That one day had taken all that hope away from me.
After breakfast at the diner, Barrett had taken me back to his place for a change of scenery. It was a beautiful blue Victorian farmhouse, framed with white picket fences and rolling hills. Behind it, acres and acres of farmland and pastures stretched for miles farther than the eye could see.
It’s what my dad’s old house could have been if he had worked a little harder at home and a little less at work. Just the thought had me sad.
We sat on the wooden porch swing, the chains singing as we rocked, nursing cold beers from the fridge and talking about life. For the first time in a long of years, nothing bothered me, and I wished I could reach out and hug him for that alone.
“No one? Not even a cute vet tech?” Barrett asked, and I snorted.
“I am avet,” I huffed. “It’s a female-dominated industry, and sadly, I am straight as a ruler.”
“Well,” he shrugged, looking over at me. “You never know unless you try.”
“I did, actually,” I countered, and Barrett choked on the beer he’d sipped from. “In college.”
“No shit?”
“No shit,” I agreed. “Typical college lesbian experience. Even after six tequila shots, it wasn’t for me.”
“After six tequila shots, I’m surprised you were capable of coherent thought.”
“Again, cop’s daughter,” I said, smiling over at him. “Drinking’s in my blood.”
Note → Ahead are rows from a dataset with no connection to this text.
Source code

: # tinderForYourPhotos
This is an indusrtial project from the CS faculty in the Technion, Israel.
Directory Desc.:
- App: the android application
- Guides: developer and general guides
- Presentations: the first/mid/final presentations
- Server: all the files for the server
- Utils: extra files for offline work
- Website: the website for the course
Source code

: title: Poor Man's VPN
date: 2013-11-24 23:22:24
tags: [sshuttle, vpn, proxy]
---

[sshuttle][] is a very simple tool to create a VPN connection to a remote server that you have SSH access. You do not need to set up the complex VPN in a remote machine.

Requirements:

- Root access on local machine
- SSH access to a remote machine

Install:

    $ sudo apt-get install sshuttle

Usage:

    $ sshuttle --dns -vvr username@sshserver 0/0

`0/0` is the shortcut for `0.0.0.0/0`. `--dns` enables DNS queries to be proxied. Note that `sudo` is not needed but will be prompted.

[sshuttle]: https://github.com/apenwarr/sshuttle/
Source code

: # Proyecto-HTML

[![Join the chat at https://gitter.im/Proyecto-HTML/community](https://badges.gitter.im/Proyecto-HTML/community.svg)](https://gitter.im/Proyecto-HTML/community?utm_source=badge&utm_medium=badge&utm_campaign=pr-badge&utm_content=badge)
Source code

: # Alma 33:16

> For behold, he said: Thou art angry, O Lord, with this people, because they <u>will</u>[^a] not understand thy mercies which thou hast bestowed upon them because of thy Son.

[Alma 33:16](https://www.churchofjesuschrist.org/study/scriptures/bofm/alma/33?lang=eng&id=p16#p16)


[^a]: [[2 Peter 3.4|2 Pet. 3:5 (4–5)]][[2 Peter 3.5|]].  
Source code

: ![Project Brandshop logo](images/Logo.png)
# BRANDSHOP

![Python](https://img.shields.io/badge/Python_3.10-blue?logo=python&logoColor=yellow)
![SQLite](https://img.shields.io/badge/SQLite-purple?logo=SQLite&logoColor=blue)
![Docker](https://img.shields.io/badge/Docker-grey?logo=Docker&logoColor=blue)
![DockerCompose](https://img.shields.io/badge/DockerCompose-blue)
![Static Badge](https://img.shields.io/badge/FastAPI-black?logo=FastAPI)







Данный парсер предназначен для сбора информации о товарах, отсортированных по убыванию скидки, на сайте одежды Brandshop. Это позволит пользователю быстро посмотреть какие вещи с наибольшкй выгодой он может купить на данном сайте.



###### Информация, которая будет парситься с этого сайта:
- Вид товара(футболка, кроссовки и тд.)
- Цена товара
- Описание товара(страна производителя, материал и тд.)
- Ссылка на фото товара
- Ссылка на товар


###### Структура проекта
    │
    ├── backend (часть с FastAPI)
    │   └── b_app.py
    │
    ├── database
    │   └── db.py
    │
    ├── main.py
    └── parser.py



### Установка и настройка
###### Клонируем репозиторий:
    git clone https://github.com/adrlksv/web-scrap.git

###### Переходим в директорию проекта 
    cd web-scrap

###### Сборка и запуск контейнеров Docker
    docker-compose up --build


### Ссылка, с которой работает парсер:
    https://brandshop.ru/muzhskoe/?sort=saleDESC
He shook his head, swiping at the drop of beer that had slipped down his chin with the back of his knuckles.
“Funny,” he said, taking a deep drink. I stared at him with narrowed eyes. If he was about to say what I thought he was about to say, I may just smack him.
“What’s funny?” I asked.
The tone of my voice tipped him off. I could see it in the way he tried to bite back a smile.
“You stop lookin’ for a man, and now you’ve got one lookin’ for you.”
Yep. He had been thinking what I thought he was thinking.
He was thinking about my stalker.
Now, the boulder in the pit of my stomach was back.
I should have smacked him.
“Yeah,” I said with a sigh. “Funny how that works.”
I watched the smile fall from his face, and he looked over at me with eyes full of apologies.
“Sorry. It’s not funny, really,” he grumbled, tipping his bottle back and swallowing what was left of his beer. He tossed it over the railing into a pile that slowly accumulated over the summer with the loud clatter of glass. Sometime around fall, before the first snow, he’d gather them all up and drive them to the recycling plant.
“Who do you think it is?” he asked.
“What?”
“Your secret admirer,” he said, pulling off his hat and dropping it onto one railing post. Night had fallen, and with it, so had the heat. “Any guesses on who it might be?”
There was a smile on his face, and I couldn’t tell if it was snarky, or if I was just really tired.
I glared at him.
“Barrett William Foster, if you are about to tell me it’syouand this is all some big fucking prank, I will turn your insides into outsides.”